> [Work to complete]: Reproduce each line of the entries below character for character, without changing anything.

Records excerpted from a collection
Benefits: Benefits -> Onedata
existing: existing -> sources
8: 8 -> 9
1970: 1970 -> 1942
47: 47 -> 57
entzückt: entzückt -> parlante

> [Exercise output]:
Benefits: Benefits -> Onedata
existing: existing -> sources
8: 8 -> 9
1970: 1970 -> 1942
47: 47 -> 57
entzückt: entzückt -> parlante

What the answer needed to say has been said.